:: Activities ::
1. According to the labor market roundup, how many job cuts did U.S.-based employers announce in January?
2. Transcribe the labor market roundup from "The U.S. Department" to "Wednesday, Feb. 11.".

:: Source text ::
====

Key Takeaways
  • American Layoffs Surged to Highest January Total Since 2009
  • U.S. Jobs Report for January Delayed Until Feb. 11
  • December JOLTS Report Showed Fewer U.S. Job Openings
  • Private-Sector Hiring Shows Weakness, But Wage Growth Holds Steady
  • End-of-Year Bonuses Rose and Reached More Workers in 2025
  • Faced with Talent Crisis, HR Leaders See AI as Emerging Recruitment Tool
  • Lawsuit: AI Hiring Platform Created Unauthorized ‘Hidden Credit Reports’
  • Arizona Senator’s Bill Calls for $20-Per-Hour Federal Minimum Wage
  • Figures and Facts of the Week

American Layoffs Surged to Highest January Total Since 2009

U.S.-based employers announced 108,435 job cuts in January, an increase of 118% from the 49,795 cuts announced in January 2025 and a 205% increase from the 35,553 announced in December 2025, according to a report released Thursday, Feb. 5, from global outplacement and executive coaching firm Challenger, Gray & Christmas.

Last month’s figure is the highest January total since 2009, when 241,749 job cuts were announced. It’s also the highest monthly total since October 2025, when 153,074 cuts were recorded.

“Generally, we see a high number of job cuts in the first quarter, but this is a high total for January. It means most of these plans were set at the end of 2025, signaling employers are less-than-optimistic about the outlook for 2026,” said Andy Challenger, the chief revenue officer for Challenger, Gray & Christmas.

What drove layoffs in January? Contract loss led all cited reasons, with 30,784 related layoffs announced during the month. Market and economic conditions followed with 28,392. Restructuring was cited for 20,044, while store, unit or department closings accounted for 12,738.

Artificial intelligence (AI) was cited for 7,624 job cuts, 7% of the month’s total. Employers referenced AI for 54,836 announced layoff plans in 2025. Since 2023, when this reason was first tracked, AI has been cited in 79,449 layoff announcements (3% of all layoff plans during that period).

“It’s difficult to say how big an impact AI is having on layoffs specifically. We know leaders are talking about AI, many companies want to implement it in operations, and the market appears to be rewarding companies that mention it,” said Challenger.

U.S. Jobs Report for January Delayed Until Feb. 11

The U.S. Department of Labor’s Bureau of Labor Statistics (BLS) announced Wednesday, Feb. 4, the new release date for the January jobs report. The agency pushed back their publication, which was slated for release on Friday, Feb. 6, after a partial government shutdown temporarily paused operations this week.

The January findings will now be made public on Wednesday, Feb. 11.

Additionally, the BLS said January’s consumer price index and real earnings reports will now be released next Friday, Feb. 13.

December JOLTS Report Showed Fewer U.S. Job Openings

The number of job openings continued to trend down to 6.5 million in December, according to the BLS in its U.S. Job Openings and Labor Turnover Survey (JOLTS), published Thursday, Feb. 5. In December, both hires and total separations were little changed at 5.3 million each. Within separations, quits (3.2 million) were unchanged while layoffs and discharges (1.8 million) were little changed.

====

:: Input data ::
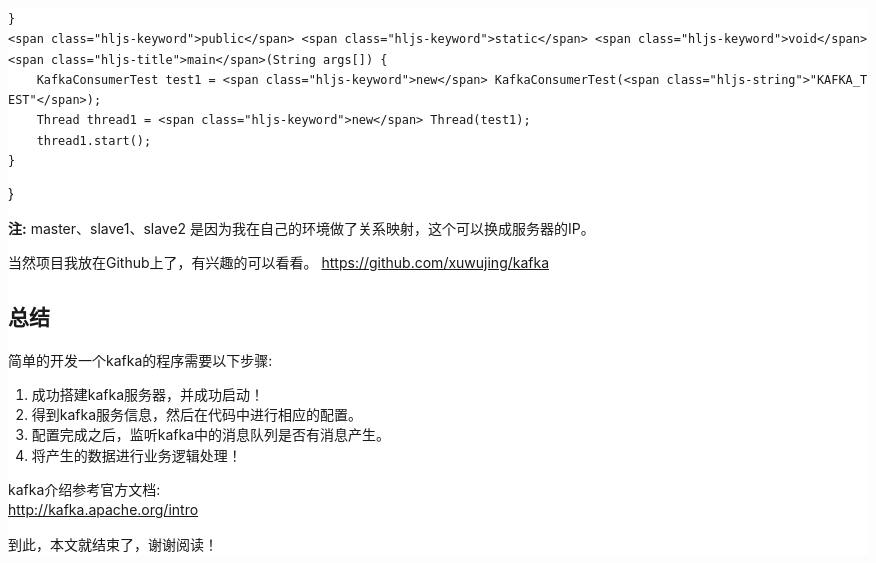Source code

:     }  
    <span class="hljs-keyword">public</span> <span class="hljs-keyword">static</span> <span class="hljs-keyword">void</span> <span class="hljs-title">main</span>(String args[]) {
        KafkaConsumerTest test1 = <span class="hljs-keyword">new</span> KafkaConsumerTest(<span class="hljs-string">"KAFKA_TEST"</span>);
        Thread thread1 = <span class="hljs-keyword">new</span> Thread(test1);
        thread1.start();
    }
}</code></pre>

<p><strong>注:</strong> master、slave1、slave2 是因为我在自己的环境做了关系映射，这个可以换成服务器的IP。</p>

<p>当然项目我放在Github上了，有兴趣的可以看看。 <a href="https://github.com/xuwujing/kafka" rel="nofollow">https://github.com/xuwujing/kafka</a></p>

<h2 id="总结">总结</h2>

<p>简单的开发一个kafka的程序需要以下步骤:</p>

<ol>
<li>成功搭建kafka服务器，并成功启动！</li>
<li>得到kafka服务信息，然后在代码中进行相应的配置。</li>
<li>配置完成之后，监听kafka中的消息队列是否有消息产生。</li>
<li>将产生的数据进行业务逻辑处理！</li>
</ol>

<p>kafka介绍参考官方文档: <br>
<a href="http://kafka.apache.org/intro" rel="nofollow">http://kafka.apache.org/intro</a></p>

<p>到此，本文就结束了，谢谢阅读！</p>            </div>
						<link href="https://csdnimg.cn/release/phoenix/mdeditor/markdown_views-9e5741c4b9.css" rel="stylesheet">
                </div>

====

:: Results by task ::
1. 108,435

2.
The U.S. Department of Labor’s Bureau of Labor Statistics (BLS) announced Wednesday, Feb. 4, the new release date for the January jobs report. The agency pushed back their publication, which was slated for release on Friday, Feb. 6, after a partial government shutdown temporarily paused operations this week.

The January findings will now be made public on Wednesday, Feb. 11.